**Work required**
Please reproduce the entire listing, character for character.
○ ○ ○ ○ ○
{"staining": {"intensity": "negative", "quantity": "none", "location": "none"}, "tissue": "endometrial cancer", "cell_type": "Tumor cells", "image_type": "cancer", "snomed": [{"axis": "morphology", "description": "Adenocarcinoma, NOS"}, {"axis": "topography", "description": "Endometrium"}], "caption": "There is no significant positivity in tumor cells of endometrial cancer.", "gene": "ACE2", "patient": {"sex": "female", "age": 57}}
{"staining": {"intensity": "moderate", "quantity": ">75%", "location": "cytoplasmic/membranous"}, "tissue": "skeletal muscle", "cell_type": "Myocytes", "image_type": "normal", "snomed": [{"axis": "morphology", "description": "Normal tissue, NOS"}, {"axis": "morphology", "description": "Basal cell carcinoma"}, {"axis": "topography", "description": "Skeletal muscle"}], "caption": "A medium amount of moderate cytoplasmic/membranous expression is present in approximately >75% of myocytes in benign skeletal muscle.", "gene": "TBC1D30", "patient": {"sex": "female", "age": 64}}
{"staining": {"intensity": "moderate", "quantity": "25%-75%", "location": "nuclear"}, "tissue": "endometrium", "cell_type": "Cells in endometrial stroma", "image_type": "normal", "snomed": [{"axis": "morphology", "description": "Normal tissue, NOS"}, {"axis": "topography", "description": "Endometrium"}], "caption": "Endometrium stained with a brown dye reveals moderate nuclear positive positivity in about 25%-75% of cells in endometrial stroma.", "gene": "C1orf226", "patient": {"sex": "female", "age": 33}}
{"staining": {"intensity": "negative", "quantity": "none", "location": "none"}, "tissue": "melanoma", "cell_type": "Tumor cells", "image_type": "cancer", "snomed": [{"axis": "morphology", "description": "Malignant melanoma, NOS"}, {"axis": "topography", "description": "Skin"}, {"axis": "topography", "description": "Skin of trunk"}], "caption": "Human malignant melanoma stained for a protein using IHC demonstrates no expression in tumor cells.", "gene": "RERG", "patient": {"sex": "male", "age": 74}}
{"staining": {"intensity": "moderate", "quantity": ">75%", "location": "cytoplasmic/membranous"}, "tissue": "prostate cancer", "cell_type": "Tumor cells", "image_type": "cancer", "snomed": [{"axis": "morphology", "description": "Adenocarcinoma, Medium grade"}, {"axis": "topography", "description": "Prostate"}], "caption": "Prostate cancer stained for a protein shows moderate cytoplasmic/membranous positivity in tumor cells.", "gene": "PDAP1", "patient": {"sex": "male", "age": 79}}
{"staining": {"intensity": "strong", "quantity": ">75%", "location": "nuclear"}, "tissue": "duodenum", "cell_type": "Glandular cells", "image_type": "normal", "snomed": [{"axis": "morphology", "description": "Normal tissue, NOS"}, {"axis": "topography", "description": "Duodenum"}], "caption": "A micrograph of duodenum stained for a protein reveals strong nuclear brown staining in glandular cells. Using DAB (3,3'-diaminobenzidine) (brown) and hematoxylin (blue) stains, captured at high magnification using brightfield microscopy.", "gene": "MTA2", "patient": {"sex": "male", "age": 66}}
○ ○ ○ ○ ○
**Solution to the exercise**
{"staining": {"intensity": "negative", "quantity": "none", "location": "none"}, "tissue": "endometrial cancer", "cell_type": "Tumor cells", "image_type": "cancer", "snomed": [{"axis": "morphology", "description": "Adenocarcinoma, NOS"}, {"axis": "topography", "description": "Endometrium"}], "caption": "There is no significant positivity in tumor cells of endometrial cancer.", "gene": "ACE2", "patient": {"sex": "female", "age": 57}}
{"staining": {"intensity": "moderate", "quantity": ">75%", "location": "cytoplasmic/membranous"}, "tissue": "skeletal muscle", "cell_type": "Myocytes", "image_type": "normal", "snomed": [{"axis": "morphology", "description": "Normal tissue, NOS"}, {"axis": "morphology", "description": "Basal cell carcinoma"}, {"axis": "topography", "description": "Skeletal muscle"}], "caption": "A medium amount of moderate cytoplasmic/membranous expression is present in approximately >75% of myocytes in benign skeletal muscle.", "gene": "TBC1D30", "patient": {"sex": "female", "age": 64}}
{"staining": {"intensity": "moderate", "quantity": "25%-75%", "location": "nuclear"}, "tissue": "endometrium", "cell_type": "Cells in endometrial stroma", "image_type": "normal", "snomed": [{"axis": "morphology", "description": "Normal tissue, NOS"}, {"axis": "topography", "description": "Endometrium"}], "caption": "Endometrium stained with a brown dye reveals moderate nuclear positive positivity in about 25%-75% of cells in endometrial stroma.", "gene": "C1orf226", "patient": {"sex": "female", "age": 33}}
{"staining": {"intensity": "negative", "quantity": "none", "location": "none"}, "tissue": "melanoma", "cell_type": "Tumor cells", "image_type": "cancer", "snomed": [{"axis": "morphology", "description": "Malignant melanoma, NOS"}, {"axis": "topography", "description": "Skin"}, {"axis": "topography", "description": "Skin of trunk"}], "caption": "Human malignant melanoma stained for a protein using IHC demonstrates no expression in tumor cells.", "gene": "RERG", "patient": {"sex": "male", "age": 74}}
{"staining": {"intensity": "moderate", "quantity": ">75%", "location": "cytoplasmic/membranous"}, "tissue": "prostate cancer", "cell_type": "Tumor cells", "image_type": "cancer", "snomed": [{"axis": "morphology", "description": "Adenocarcinoma, Medium grade"}, {"axis": "topography", "description": "Prostate"}], "caption": "Prostate cancer stained for a protein shows moderate cytoplasmic/membranous positivity in tumor cells.", "gene": "PDAP1", "patient": {"sex": "male", "age": 79}}
{"staining": {"intensity": "strong", "quantity": ">75%", "location": "nuclear"}, "tissue": "duodenum", "cell_type": "Glandular cells", "image_type": "normal", "snomed": [{"axis": "morphology", "description": "Normal tissue, NOS"}, {"axis": "topography", "description": "Duodenum"}], "caption": "A micrograph of duodenum stained for a protein reveals strong nuclear brown staining in glandular cells. Using DAB (3,3'-diaminobenzidine) (brown) and hematoxylin (blue) stains, captured at high magnification using brightfield microscopy.", "gene": "MTA2", "patient": {"sex": "male", "age": 66}}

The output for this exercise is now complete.